Not long after, I got an email from someone in another department asking me to “find” the annotations added to a invoice that seemed to have gone missing. She was assuming that since some temporary help had worked on the document, a user error had been made and a “copy without annotations” had been introduced. I could recover the annotations by looking through the deleted pages and at previous versions of those pages.

However, what I found was a bit unexpected. I found a history of changes being made to the document, but no actual annotations visible. Curious.

So I opened a support ticket. After several remote sessions and research, the ImageRight team was “nearly positive” (they need more testing to confirm) that the process run before our last upgrade to correct the potential data loss, actually introduced a different kind of data loss. The result is that the database knows about the affected annotations happening, but the physical files that represent the annotated versions had been replaced with non-annotated versions.

We do have the logs from the original process, so it was just a matter of ImageRight Support parsing that data to generate a list of files that were changed. Now we begin the task of recovering those files from tape.

Our Sr. DBA had been working on side project that loads all our backup catalogs into a database so we have a comprehensive reference from all backup servers to identify what tapes to recall when people ask for recoveries. That project is proving its worth this time around, since we need to locate and restore over 1000 files. He also needs to cross referencing them to the individual documents accessible via the desktop client so we can do a visual comparison to any special cases and to provide a record of which documents were affected in a format that’s understandable to everyone else, in case additional concerns come up after we repair the damage.

Our current plan is to have this resolved by the end of next weekend, but this is something that needs careful handling since we don’t want end users to have any doubt about the integrity of the system, which I still have total confidence in once we sort this out. Thus, I’m happy to spend the extra time making sure no other issues are introduced.

Plus I need some time to find our DBA some really nice coffee for his efforts.

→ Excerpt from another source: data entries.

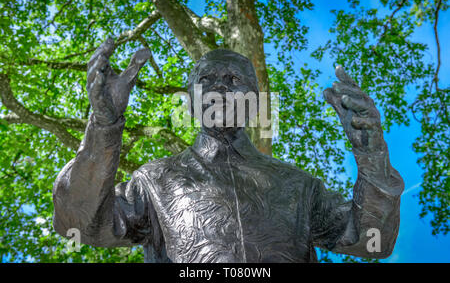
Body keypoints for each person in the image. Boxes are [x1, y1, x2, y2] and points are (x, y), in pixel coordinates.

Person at [53, 38, 404, 262]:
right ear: (190, 103)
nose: (219, 86)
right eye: (205, 80)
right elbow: (80, 224)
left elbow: (373, 243)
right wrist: (103, 129)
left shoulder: (299, 186)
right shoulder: (154, 181)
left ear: (254, 103)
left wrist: (372, 157)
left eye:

Dusting off the Disaster Recovery Plan

This week, I started testing our department’s disaster recovery plan. The goal is to use the contents of our existing “disaster recovery box” that we keep off-site combined with our current backup tapes to restore some key parts of our infrastructure.

Success or failure will be measured by what road bumps we encounter and most importantly, our ability to work around them using only the resources in the box. If I have to go “outside the box” for some critical piece of software or some undocumented configuration detail it would be a black mark in our preparations that needs to be remedied.

Our testing scenario includes the domain, Exchange, the document imaging system, the financial system, the primary file server and the time card application. We are also going to provide remote access to restored applications so staff from other departments can test out the results and give us feedback on changes that could improve the end-user experience during this type of event. As an added bonus, we’ll be able to try out Server 2008 R2 Remote Desktop Services.

In the last 6 months we started using VMWare ESX to consolidate some of our servers in production, but none of the machines needed for this scenario are virtual yet. I will be doing “classic” restores where the OS has to be installed before restoring our data from backup tapes. However, we are using VMWare to host several of the machines in the disaster lab, so I will be able to save time by cloning my first installation of Windows Server a few extra times before installing specific applications.

Depending on how this project goes, I’d like to see us take more advantage of virtualization within our disaster recovery planning and maybe start looking into backup solutions that are easier and faster than tape.